═════ INFORMATION SUPPLIED
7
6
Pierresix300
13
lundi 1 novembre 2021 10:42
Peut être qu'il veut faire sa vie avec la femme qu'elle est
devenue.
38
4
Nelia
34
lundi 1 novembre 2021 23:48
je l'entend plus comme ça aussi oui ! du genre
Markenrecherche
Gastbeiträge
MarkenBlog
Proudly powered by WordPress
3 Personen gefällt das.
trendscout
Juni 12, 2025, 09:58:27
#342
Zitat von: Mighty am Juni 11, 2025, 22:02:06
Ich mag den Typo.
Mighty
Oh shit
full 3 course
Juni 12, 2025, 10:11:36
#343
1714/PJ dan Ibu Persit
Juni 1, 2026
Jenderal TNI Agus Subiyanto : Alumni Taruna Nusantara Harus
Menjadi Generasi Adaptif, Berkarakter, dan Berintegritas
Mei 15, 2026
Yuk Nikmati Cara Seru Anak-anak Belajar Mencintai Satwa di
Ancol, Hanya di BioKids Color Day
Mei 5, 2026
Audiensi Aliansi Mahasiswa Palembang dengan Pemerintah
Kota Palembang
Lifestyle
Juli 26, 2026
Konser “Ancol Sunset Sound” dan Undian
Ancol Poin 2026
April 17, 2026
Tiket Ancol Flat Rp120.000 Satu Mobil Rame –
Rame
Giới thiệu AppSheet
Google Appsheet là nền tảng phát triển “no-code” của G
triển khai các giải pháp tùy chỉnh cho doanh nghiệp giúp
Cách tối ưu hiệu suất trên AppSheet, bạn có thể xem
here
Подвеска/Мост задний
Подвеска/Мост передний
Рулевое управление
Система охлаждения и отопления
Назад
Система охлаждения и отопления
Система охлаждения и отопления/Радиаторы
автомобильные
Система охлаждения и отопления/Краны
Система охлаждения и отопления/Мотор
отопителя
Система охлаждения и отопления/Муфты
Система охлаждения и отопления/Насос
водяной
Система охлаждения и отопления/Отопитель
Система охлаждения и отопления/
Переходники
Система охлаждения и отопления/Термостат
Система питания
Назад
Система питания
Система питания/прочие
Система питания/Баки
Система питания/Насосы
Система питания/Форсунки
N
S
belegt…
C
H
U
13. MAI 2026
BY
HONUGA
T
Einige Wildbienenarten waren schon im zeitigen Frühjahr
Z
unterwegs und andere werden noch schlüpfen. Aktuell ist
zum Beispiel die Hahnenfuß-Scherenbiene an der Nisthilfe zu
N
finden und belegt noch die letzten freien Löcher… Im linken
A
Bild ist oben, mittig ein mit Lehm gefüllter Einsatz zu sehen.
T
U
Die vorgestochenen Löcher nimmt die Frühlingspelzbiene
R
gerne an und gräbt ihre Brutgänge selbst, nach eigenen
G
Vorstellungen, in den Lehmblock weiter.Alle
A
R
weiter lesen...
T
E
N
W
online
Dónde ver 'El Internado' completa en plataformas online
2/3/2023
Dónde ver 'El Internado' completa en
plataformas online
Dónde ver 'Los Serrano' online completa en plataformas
══════════
### DESCRIPTION OF THE TASK
An exact copy of all the records above is needed.

### OUTPUT FOR THIS EXERCISE
7
6
Pierresix300
13
lundi 1 novembre 2021 10:42
Peut être qu'il veut faire sa vie avec la femme qu'elle est
devenue.
38
4
Nelia
34
lundi 1 novembre 2021 23:48
je l'entend plus comme ça aussi oui ! du genre
Markenrecherche
Gastbeiträge
MarkenBlog
Proudly powered by WordPress
3 Personen gefällt das.
trendscout
Juni 12, 2025, 09:58:27
#342
Zitat von: Mighty am Juni 11, 2025, 22:02:06
Ich mag den Typo.
Mighty
Oh shit
full 3 course
Juni 12, 2025, 10:11:36
#343
1714/PJ dan Ibu Persit
Juni 1, 2026
Jenderal TNI Agus Subiyanto : Alumni Taruna Nusantara Harus
Menjadi Generasi Adaptif, Berkarakter, dan Berintegritas
Mei 15, 2026
Yuk Nikmati Cara Seru Anak-anak Belajar Mencintai Satwa di
Ancol, Hanya di BioKids Color Day
Mei 5, 2026
Audiensi Aliansi Mahasiswa Palembang dengan Pemerintah
Kota Palembang
Lifestyle
Juli 26, 2026
Konser “Ancol Sunset Sound” dan Undian
Ancol Poin 2026
April 17, 2026
Tiket Ancol Flat Rp120.000 Satu Mobil Rame –
Rame
Giới thiệu AppSheet
Google Appsheet là nền tảng phát triển “no-code” của G
triển khai các giải pháp tùy chỉnh cho doanh nghiệp giúp
Cách tối ưu hiệu suất trên AppSheet, bạn có thể xem
here
Подвеска/Мост задний
Подвеска/Мост передний
Рулевое управление
Система охлаждения и отопления
Назад
Система охлаждения и отопления
Система охлаждения и отопления/Радиаторы
автомобильные
Система охлаждения и отопления/Краны
Система охлаждения и отопления/Мотор
отопителя
Система охлаждения и отопления/Муфты
Система охлаждения и отопления/Насос
водяной
Система охлаждения и отопления/Отопитель
Система охлаждения и отопления/
Переходники
Система охлаждения и отопления/Термостат
Система питания
Назад
Система питания
Система питания/прочие
Система питания/Баки
Система питания/Насосы
Система питания/Форсунки
N
S
belegt…
C
H
U
13. MAI 2026
BY
HONUGA
T
Einige Wildbienenarten waren schon im zeitigen Frühjahr
Z
unterwegs und andere werden noch schlüpfen. Aktuell ist
zum Beispiel die Hahnenfuß-Scherenbiene an der Nisthilfe zu
N
finden und belegt noch die letzten freien Löcher… Im linken
A
Bild ist oben, mittig ein mit Lehm gefüllter Einsatz zu sehen.
T
U
Die vorgestochenen Löcher nimmt die Frühlingspelzbiene
R
gerne an und gräbt ihre Brutgänge selbst, nach eigenen
G
Vorstellungen, in den Lehmblock weiter.Alle
A
R
weiter lesen...
T
E
N
W
online
Dónde ver 'El Internado' completa en plataformas online
2/3/2023
Dónde ver 'El Internado' completa en
plataformas online
Dónde ver 'Los Serrano' online completa en plataformas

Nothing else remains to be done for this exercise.